- June 28, 2021
If you’re in the field of IT, you have quite likely heard about this outsourcing terminology. Outsourcing is one of the characteristics of the IT industry and software development because of being easy to deliver. But when opting for outsourcing you are quite likely to make quite common yet overlooked mistakes.
In this post, we shall be going over what exactly is outsourcing and what to be on the lookout for when going for one.
Understanding Nearshore, Offshore, and Onshore Developments
Before we go over what these means and how companies can leverage these models, let’s see what these terminologies are with the help of a scenario.
Imagine you work in a bank or financial institution. You work in its IT department as Project Manager and are responsible for automating lengthy tiresome critical financial operations. Your days are always busy, and you are always surfing on the wave of a tight hectic schedule. But while the schedule is never getting easy, you keep getting change requirements and new developments daily.
One day you get a development task, say an implementation for AML, and you need that done within the deadline. But looking at the team you realize you are sure to miss the deadline. So, what can you do about it? You look out for others who are doing the same task. After all, if you can pay any other company, they can deliver your job within the specified deadline.
Now looking at the options you realize some companies are located within your city/district/county and can help you with this job. But what if you looked further beyond you might get impressive competent teams that can deliver the same task. However, things don’t stop here. On the other side of the globe, there is a country which can get the job done at a lesser cost than the previous two companies. You must decide since there are many options, but you do not know what the critical points are to ponder over.

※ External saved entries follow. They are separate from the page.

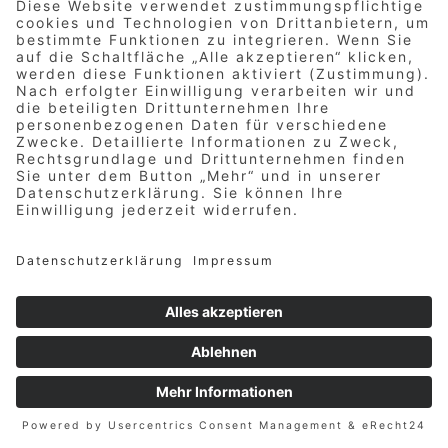
Weihnachtsfeier 2025 –
50 Jahre F+S!
Gestern Abend feierten wir mit der
gesamten Firmengruppe F+S eine
unvergessliche Weihnachtsfeier im
Giesinger Bräu Werk 2 in München.
Der Abend begann mit einem
stimmungsvollen Empfang, gefolgt
von einem köstlichen Flying Buffet.
Gemeinsam blickten wir auf unsere
erfolgreichen Projekte und
Aktivitäten des vergangenen Jahres
zurück – ein ganz besonderes Jahr,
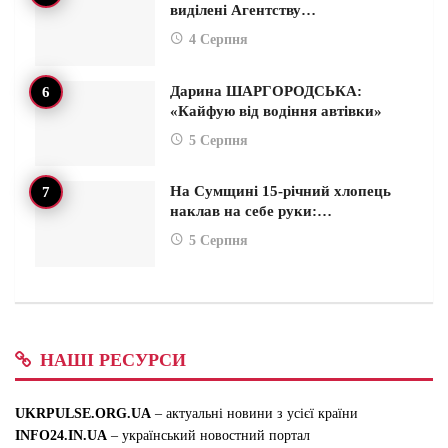
виділені Агентству…
4 Серпня
Дарина ШАРГОРОДСЬКА:
«Кайфую від водіння автівки»
5 Серпня
На Сумщині 15-річний хлопець
наклав на себе руки:…
5 Серпня
НАШІ РЕСУРСИ
UKRPULSE.ORG.UA
– актуальні новини з усієї країни
INFO24.IN.UA
– український новостний портал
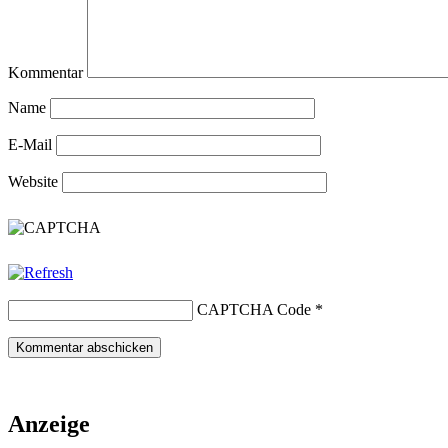
Kommentar
Name
E-Mail
Website
CAPTCHA Code
*
Anzeige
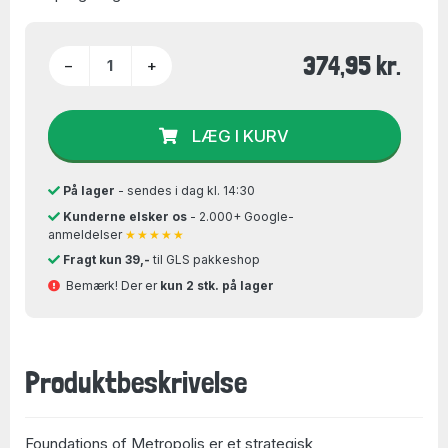
374,95 kr.
−
+
LÆG I KURV
På lager
- sendes i dag kl. 14:30
Kunderne elsker os
- 2.000+ Google-
anmeldelser
★★★★★
Fragt kun 39,-
til GLS pakkeshop
Bemærk! Der er
kun 2 stk. på lager
Produktbeskrivelse
Foundations of Metropolis er et strategisk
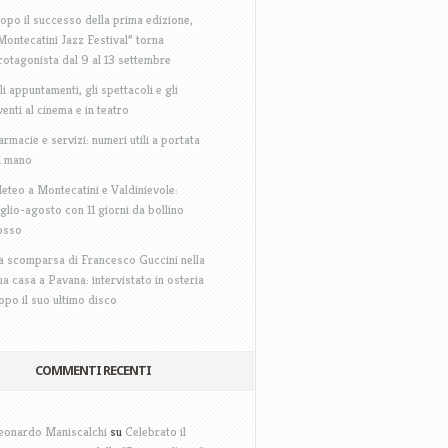
opo il successo della prima edizione,
Montecatini Jazz Festival” torna
rotagonista dal 9 al 13 settembre
li appuntamenti, gli spettacoli e gli
venti al cinema e in teatro
armacie e servizi: numeri utili a portata
i mano
eteo a Montecatini e Valdinievole:
uglio-agosto con 11 giorni da bollino
osso
a scomparsa di Francesco Guccini nella
ua casa a Pavana: intervistato in osteria
opo il suo ultimo disco
COMMENTI RECENTI
eonardo Maniscalchi
su
Celebrato il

To make it simple you have three options:
- Go for someone outside your institution but within your territory.
- Go for someone outside your institution and near to your territory.
- Go for someone outside your institution and miles away from your territory in another country not sharing borders with your country.
So, the first option is called onshoring. The second option is known as nearshoring, while the last option is commonly known as offshore developments. The company you are handing over the project to is known as the vendor in the technical language.
These terms gained acknowledgment after the software development began to rise. This is because thanks to video calling software, high-speed internet, and VPN (Virtual Private Network), made it possible for the two teams to work together even when not being in the vicinity. These three options look the same at first glance but can significantly impact the project’s progress if not weighed carefully.
What do you need to look out for?
Before you plan to outsource your project to the offshore and nearshore teams, you need to know the reason why you are going with this option. Having clarity in this regard can save both time and cost that can be unforeseen and can later become the bottleneck.
Time zone is a challenge that is mostly ignored but becomes trouble later on. Suppose one team sits at GMT-00 and the other one at GMT-05. Now there will be a time difference of five hours, probably only three common hours will be available.
Whether the vendor is going to deliver the task/project at the approved cost or not? If it’s overpriced, is it worth it? Or if the vendor is quoting a cheap price, will they be able to stick to your mentioned quality standards and commitments?
Make sure your vendor knows the language you speak well for both verbal and written communication. For instance, suppose if you come from an English language background but for your vendor English is very foreign, it will become a hurdle to convey even the simplest message. When drawing the contract look at this aspect and identify which language is going to be used primarily for all official communications.
Taxation can be a complicated issue when dealing with finances and law. Make sure you understand the laws of the land and have a solicitor for legal issues. Also do go over the contract and terms more than once so that you do not skip or overlook any critical clause.
Skills and expertise can be a problem when handing over the project to the technical team. Assessment of skills can be different in different parts of the world. A good way to have a proper background check is to validate the world-renowned certifications your vendor has to offer.
Culture and Holidays
This matters if you go international with your project and pick an alien vendor. Every country has its calendar, holiday schedules, weekends and weekdays as well as working hours. Make sure you know when they have annual holidays, fasting, public holidays or any other offs to safeguard your project plan from obvious clashes.
This is the case critical with offshore development. Does your project require you to travel back and forth to the destination? If you must travel, have you identified the resources for traveling, the cost for travel and accommodation as well as visa rules. Make sure your project plan encompasses all these to have swift uninterrupted progress.
Conclusion: Which model is best?
Make sure you know what you want out of your project. Understand what skills are needed and if the cost, time zone difference, and language can become a barrier or not. Your critical assessment will save a lot of hassle later. I cannot stress enough the importance of communication medium and time zone difference. When handing over the project to the vendor communicate all these terms and make sure you both are on the same page with the expectations.